But that's not where this ends. One movie and one presidential hurrah can do a lot to spur a movement, but it needs follow through. Like this article in the Woodland Daily Democrat from March 15th, 1916:
MAY MARSH, ONE OF "THE CLANSMAN" STARSIn spite of the fact that more than 200,000 people have witnessed the marvelous reproduction of Thomas Dixon's famous novel, "The Clansman", continued to pack Clune's Auditorium theater. In Los Angeles at almost every performance of its last week there.
And in New York and Boston, "The Clansman" has proven to be fully as popular; while from all directions come requests from theatrical managers that they be allowed to play "The Clansman" in their city.
Dealing as it does, with the most important question before the American people today, the race problem, and dealing with it in so delicate a manner as to cause no bitterness, is it so surprising that the American people, always patriotic, should be in sympathy with "The Clansman"?
Portraying as has never been done before, the great work President Lincoln had mapped out for himself; the work he would certainly have brought to a successful and happy conclusion had he lived, "The Clansman" is of great value from every standpoint, but particularly of historical value. Students of history will gain much from it, and be prepared for more, for "The Clansman" is but foretelling the great future of the motion picture. Every great critical event in the world's history can be brought much more forcibly to the student's mind, if portrayed by motion pictures in an intelligent manner.

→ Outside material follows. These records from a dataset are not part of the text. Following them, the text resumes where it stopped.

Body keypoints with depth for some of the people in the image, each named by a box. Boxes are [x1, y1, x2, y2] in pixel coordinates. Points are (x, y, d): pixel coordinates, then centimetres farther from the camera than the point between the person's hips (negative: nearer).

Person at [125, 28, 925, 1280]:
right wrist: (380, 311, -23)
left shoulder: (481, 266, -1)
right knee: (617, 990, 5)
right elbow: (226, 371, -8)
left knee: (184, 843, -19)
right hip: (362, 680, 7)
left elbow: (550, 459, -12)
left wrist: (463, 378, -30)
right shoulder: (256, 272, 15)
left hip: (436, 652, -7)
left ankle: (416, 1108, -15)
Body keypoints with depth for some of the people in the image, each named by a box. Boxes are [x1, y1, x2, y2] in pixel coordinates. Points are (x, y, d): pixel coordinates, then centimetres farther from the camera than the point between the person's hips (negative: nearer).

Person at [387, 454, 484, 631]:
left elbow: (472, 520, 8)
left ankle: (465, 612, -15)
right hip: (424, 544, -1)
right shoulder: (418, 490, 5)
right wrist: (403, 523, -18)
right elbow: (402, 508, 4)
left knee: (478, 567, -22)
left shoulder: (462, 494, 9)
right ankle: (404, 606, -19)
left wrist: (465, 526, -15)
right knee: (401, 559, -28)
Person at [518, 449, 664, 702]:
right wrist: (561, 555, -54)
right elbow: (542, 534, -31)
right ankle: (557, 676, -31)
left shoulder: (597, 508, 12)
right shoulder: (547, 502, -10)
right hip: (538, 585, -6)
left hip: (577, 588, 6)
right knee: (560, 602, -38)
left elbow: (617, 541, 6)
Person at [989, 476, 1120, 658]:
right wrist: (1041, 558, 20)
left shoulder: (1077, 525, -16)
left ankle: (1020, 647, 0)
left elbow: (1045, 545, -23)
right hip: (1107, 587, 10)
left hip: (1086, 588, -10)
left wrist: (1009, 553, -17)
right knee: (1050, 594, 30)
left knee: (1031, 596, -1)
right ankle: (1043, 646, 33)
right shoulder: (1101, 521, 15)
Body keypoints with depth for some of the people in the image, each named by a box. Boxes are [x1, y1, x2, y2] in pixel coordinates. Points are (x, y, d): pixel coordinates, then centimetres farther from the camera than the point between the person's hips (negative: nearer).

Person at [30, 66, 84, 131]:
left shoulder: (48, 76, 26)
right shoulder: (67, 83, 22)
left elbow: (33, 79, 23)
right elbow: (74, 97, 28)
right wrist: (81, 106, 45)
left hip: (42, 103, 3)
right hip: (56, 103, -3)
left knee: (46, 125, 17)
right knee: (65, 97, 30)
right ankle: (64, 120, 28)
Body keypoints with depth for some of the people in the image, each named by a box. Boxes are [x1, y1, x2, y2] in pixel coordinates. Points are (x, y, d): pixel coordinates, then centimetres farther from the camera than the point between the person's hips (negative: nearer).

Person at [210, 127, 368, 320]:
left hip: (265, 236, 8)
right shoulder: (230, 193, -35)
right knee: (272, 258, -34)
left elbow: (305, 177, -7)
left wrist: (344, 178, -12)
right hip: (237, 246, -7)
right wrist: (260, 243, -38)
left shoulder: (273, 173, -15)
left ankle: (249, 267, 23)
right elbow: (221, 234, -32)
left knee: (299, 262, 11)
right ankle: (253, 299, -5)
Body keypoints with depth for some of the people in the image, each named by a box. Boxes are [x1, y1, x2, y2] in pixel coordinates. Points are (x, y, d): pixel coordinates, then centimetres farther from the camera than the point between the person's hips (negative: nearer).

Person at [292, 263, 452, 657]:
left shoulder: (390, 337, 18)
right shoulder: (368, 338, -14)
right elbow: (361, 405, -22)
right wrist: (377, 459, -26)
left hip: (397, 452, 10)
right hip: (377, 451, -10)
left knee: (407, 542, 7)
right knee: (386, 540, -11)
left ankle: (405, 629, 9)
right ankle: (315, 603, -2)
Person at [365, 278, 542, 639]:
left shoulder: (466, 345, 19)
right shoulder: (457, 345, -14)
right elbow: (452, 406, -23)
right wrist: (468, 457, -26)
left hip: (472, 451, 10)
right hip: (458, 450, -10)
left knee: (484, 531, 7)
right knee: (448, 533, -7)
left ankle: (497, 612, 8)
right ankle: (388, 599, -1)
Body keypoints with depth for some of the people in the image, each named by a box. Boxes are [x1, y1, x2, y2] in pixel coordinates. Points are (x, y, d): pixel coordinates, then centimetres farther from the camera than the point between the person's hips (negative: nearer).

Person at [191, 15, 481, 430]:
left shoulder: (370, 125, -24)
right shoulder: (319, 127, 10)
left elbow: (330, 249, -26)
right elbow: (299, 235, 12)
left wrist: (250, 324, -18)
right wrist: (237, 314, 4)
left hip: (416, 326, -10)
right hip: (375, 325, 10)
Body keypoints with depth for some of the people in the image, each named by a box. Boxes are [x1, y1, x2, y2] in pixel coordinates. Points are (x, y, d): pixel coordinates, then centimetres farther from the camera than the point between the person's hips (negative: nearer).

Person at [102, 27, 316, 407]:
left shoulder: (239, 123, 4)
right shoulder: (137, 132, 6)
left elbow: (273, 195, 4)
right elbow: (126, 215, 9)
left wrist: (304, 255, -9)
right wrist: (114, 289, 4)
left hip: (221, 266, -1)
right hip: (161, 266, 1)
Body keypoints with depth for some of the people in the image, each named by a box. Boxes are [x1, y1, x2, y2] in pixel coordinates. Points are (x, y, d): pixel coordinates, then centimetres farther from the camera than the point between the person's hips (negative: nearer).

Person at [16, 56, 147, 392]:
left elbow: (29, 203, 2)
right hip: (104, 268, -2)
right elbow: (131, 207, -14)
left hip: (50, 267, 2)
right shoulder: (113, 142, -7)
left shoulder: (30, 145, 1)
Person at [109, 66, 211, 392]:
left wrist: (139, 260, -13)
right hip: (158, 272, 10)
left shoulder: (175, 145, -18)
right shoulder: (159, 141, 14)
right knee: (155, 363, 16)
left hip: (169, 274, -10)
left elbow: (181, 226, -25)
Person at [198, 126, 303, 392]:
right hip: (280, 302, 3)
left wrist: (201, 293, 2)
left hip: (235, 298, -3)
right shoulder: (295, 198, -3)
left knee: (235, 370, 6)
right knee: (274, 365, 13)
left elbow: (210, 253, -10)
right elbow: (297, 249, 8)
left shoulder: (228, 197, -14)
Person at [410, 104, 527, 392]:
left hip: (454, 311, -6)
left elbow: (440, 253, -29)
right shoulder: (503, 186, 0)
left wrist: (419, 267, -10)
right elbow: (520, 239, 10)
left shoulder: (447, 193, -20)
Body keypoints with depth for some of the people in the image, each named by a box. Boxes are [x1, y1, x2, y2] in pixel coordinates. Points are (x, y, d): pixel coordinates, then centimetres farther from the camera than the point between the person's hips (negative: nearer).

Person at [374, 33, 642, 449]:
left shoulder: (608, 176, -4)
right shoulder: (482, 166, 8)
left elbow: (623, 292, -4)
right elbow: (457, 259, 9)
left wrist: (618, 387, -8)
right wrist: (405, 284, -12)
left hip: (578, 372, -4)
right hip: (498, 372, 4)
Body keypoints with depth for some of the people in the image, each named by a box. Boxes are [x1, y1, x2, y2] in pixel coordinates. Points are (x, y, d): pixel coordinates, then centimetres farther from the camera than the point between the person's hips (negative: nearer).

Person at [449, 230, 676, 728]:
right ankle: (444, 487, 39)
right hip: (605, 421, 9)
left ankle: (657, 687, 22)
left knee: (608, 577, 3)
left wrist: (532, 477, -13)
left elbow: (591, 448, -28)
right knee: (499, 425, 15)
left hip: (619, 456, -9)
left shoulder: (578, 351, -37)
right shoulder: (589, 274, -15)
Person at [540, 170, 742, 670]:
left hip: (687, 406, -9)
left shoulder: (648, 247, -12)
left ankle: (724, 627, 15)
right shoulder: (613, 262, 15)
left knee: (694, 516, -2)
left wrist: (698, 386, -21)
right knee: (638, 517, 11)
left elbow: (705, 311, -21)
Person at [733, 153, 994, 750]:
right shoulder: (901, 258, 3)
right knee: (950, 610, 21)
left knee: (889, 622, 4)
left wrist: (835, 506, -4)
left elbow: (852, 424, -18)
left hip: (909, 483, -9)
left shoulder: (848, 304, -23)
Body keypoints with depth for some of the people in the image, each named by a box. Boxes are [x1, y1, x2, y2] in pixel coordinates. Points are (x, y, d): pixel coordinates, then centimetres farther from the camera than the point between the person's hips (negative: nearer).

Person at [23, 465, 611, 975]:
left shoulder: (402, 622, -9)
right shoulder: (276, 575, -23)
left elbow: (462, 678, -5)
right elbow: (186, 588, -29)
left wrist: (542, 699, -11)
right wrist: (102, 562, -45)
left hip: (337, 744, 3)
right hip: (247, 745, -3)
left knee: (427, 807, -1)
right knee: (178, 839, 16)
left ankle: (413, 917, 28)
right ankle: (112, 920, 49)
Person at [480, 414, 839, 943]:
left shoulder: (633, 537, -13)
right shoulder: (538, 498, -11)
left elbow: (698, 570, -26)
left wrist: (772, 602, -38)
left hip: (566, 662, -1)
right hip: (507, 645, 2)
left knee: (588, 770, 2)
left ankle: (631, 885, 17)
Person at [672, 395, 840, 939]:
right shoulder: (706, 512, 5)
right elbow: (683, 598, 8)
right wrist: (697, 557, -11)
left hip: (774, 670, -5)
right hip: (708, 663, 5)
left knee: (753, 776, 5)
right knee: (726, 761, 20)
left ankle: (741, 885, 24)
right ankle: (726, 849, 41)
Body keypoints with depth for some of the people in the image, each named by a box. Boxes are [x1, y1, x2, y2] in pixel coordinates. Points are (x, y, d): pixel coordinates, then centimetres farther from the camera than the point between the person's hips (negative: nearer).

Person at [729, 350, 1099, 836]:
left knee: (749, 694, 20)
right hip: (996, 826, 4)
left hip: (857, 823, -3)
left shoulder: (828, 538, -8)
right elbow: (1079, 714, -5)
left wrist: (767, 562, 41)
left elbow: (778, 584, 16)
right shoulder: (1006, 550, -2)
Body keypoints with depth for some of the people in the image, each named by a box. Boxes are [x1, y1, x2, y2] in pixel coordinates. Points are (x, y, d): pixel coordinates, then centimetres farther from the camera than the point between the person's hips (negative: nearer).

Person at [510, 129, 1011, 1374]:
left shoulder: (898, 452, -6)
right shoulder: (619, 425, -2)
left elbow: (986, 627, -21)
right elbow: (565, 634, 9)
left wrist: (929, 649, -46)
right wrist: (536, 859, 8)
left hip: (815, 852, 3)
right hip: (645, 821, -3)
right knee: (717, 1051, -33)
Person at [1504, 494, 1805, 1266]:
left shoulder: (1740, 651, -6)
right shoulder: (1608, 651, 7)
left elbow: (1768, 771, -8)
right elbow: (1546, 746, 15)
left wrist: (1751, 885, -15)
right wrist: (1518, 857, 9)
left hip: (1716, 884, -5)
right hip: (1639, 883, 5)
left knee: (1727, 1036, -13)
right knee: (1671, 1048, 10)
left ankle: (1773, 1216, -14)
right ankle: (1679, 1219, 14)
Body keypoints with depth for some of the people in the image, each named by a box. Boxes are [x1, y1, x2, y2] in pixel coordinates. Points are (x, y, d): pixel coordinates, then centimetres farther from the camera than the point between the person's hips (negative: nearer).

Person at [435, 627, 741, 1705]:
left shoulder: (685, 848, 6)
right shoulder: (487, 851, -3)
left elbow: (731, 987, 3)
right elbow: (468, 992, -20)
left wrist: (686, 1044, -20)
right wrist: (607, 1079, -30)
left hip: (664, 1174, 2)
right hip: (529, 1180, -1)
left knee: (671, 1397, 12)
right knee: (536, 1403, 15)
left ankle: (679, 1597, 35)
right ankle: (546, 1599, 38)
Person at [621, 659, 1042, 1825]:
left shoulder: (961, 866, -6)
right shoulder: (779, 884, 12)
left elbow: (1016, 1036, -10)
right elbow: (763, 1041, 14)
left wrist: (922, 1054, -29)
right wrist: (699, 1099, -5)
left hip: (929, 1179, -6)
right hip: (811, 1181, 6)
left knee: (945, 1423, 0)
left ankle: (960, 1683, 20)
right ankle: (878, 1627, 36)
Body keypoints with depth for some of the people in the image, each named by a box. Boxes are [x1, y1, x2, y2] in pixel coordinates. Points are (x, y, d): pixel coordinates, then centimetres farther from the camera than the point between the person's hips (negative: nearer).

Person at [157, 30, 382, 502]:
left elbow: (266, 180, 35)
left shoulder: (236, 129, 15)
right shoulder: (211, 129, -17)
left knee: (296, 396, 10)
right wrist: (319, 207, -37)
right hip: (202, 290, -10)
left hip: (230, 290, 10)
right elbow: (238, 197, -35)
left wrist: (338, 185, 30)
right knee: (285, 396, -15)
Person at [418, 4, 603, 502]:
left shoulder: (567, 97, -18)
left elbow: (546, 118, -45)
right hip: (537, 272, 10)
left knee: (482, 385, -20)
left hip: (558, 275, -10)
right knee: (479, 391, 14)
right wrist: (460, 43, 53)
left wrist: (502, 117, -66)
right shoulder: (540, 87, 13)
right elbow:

Tonight and Thursday evening "The Clansman" will appear again at the Strand theater, and if the pioneer of the photo drama meets with such overwhelming success, what about those to follow?
This turns my stomach. As this racist movie was out there poisoning people's minds, the media was right there to help it along. And as this news article makes clear, it wasn't just "racist southerners". That's what modern progressives would have you believe about racism in America. Interestingly enough, both of these lauding articles come out of California. The Berkeley Daily Gazette from May 10th, 1915:(I've copied about half of the article below)
GRIFFITH'S FILM MASTERPIECE 'THE CLANSMAN', AT MACDONOUGHD.W. Griffith's latest achievement, "The Clansman, or the Birth of a Nation," in twelve reels is the attraction at the Macdonough theater for twenty-one days, beginning today with a matinee every day.
The film is based on the famous novel by Thomas Dixon Jr., but it deals more broadly on its historical side with the life of the American nation than does the play or book. "The Clansman, or the Birth of a Nation," is declared to be the greatest and most spectacular motion picture ever produced. It cost $500,000 to produce and seven months were consumed in staging it.
"The Clansman" represents the very acme of art and realism in motion pictures. It includes the most spectacular battle ever staged. In the battle scenes are shown 25,000 soldiers in action, including infantry, artillery, and cavalry.
The night battle scenes represent the greatest feat in photography in the history of motion pictures. The burning of the entire city of Atlanta at night is graphically shown in the picture.
The Famous Raids of the Ku Klux Klan, with thousands of these white-hooded riders in action are shown. Lee's surrender to Grant and Sherman's historical march from Atlanta to the sea are also graphically depicted.
The assassination of President Lincoln by Wilkes Booth is one of the principal features. R.A.Walsh, who has the role of Wilkes Booth, repeated the assassination scene twenty-six times before it was done to the satisfaction of Griffith.
The interior of the historical Ford's opera house at Washington, D.C., where the assassination took place, is the most gorgeous theater scene ever put on. It is an exact replica of the playhouse, including stage, orchestra pie, furnishings and all other equipment of the historical playhouse.
Historically and technically, "The Clansman" is declared to be perfect. A well-known professor of history in one of the California colleges worked three months in securing historical data for "The Clansman."
This is no different than what we see today. The colleges, hollywood, and politicians are out there pushing all of this rot, and the media's right there to put a shiny smiling face on it.
The rise of the KKK in 1915 doesn't surprise me one bit.